Love is also in the air between Deb and the C.I. Please wake me when it’s over. Or when there’s nudity.
There’s plenty of Maria in this episode, too, as she finds herself torn between her loyalties to Miguel and the increasing evidence that he may be engaging in prosecutorial misconduct. It’s kind of amazing sometimes to consider how she ever found her way to the top of this unit, given that I can’t recall a single moment when she’s been a valuable asset. Does she exist just to make everyone’s job harder? Can she at least be trusted to do the right thing and look into Miguel’s ethical violations, or will she wind up standing in the way?
Onto much better things, the bond between Dexter and Miguel is deepening to such an extent that Dexter seems to genuinely enjoy fishing and drinking “brewskis” with his new best buddy, comforted by the thought that he can be himself. Check that: He can be himself a little. He still can’t trust Miguel completely, and has trouble in general getting close to anyone, much less a slippery character who may have ulterior motives. So for his next victim, he cleverly picks a man that will make Miguel think twice about collaborating with him: A white supremacist and claw-hammer killer who currently resides in prison on another charge. That means it’s up to Miguel to find a way to call up the guy from jail and find a way to free him into Dexter’s hands—an absurd risk for a career-minded district attorney.
That Miguel agrees to the plan and successfully carries it out rocks Dexter back on his heels; he just assumed his new friend would look at the “pros” and “cons” of being in the vigilante business and run screaming from it. Ostensibly, Miguel feels empowered by meting out justice without having to suffer the flaws and bureaucracy of our imperfect system; in that regard, he’s living out a righteous prosecutor’s fantasy. But even though Miguel accommodates him in a very sticky situation, can Dexter really bring himself to trust him?

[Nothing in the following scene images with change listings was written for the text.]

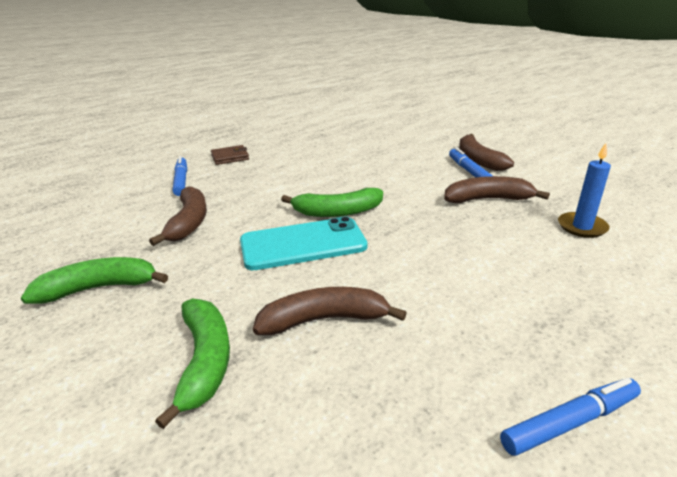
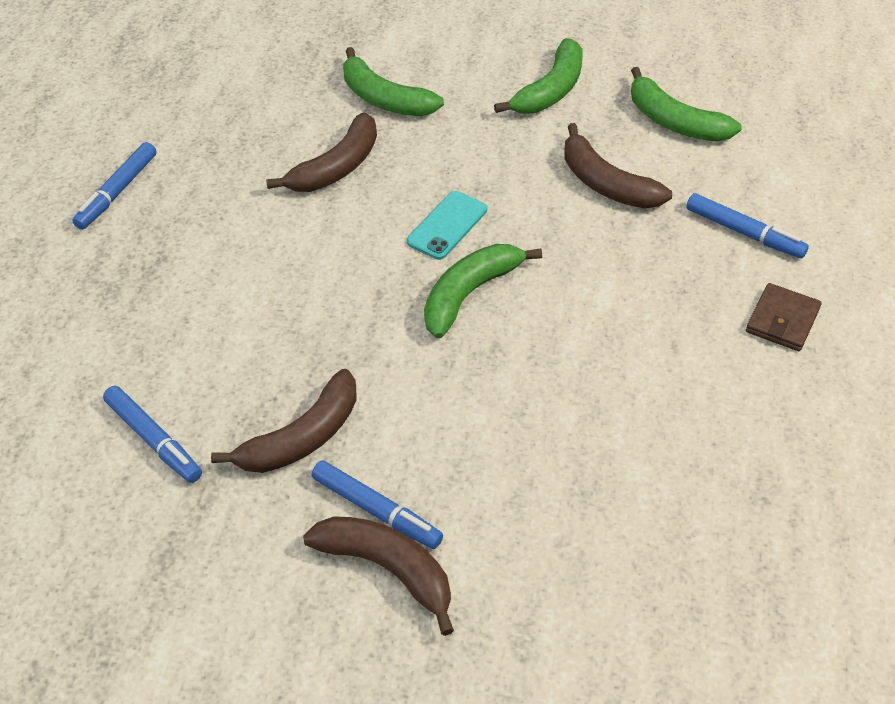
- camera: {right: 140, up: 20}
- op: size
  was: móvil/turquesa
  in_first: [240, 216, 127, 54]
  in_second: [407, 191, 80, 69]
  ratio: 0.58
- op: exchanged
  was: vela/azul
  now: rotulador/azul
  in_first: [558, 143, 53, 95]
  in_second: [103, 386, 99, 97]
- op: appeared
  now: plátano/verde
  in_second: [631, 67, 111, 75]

Doesn’t he suspect, as many of us probably do, that there’s something beyond justice that’s motivating Miguel?
Here’s hoping intriguing questions like that become the focus in the second half.
• Quinn: Still shifty. What’s the deal with that guy?
• A few scenes with Dexter visiting Camilla, the long-time evidence woman, in the hospital, where she’s dying of terminal lung cancer. The pain of losing one’s dignity is at the crux of these scenes; otherwise, they weren’t as substantial or revelatory as a I expected, given their history together.
• Rita decides to go into real estate with Miguel’s wife, thus bringing the two families closer together. This will lead to something other than a few closings, I hope.
• Dexter: “Miguel has convinced himself that he wants to kill for lofty and noble reasons. I’m not quite as high-minded.”
• Sorry for the generic photo. The CBS/Showtime press site wasn’t functioning tonight for some reason.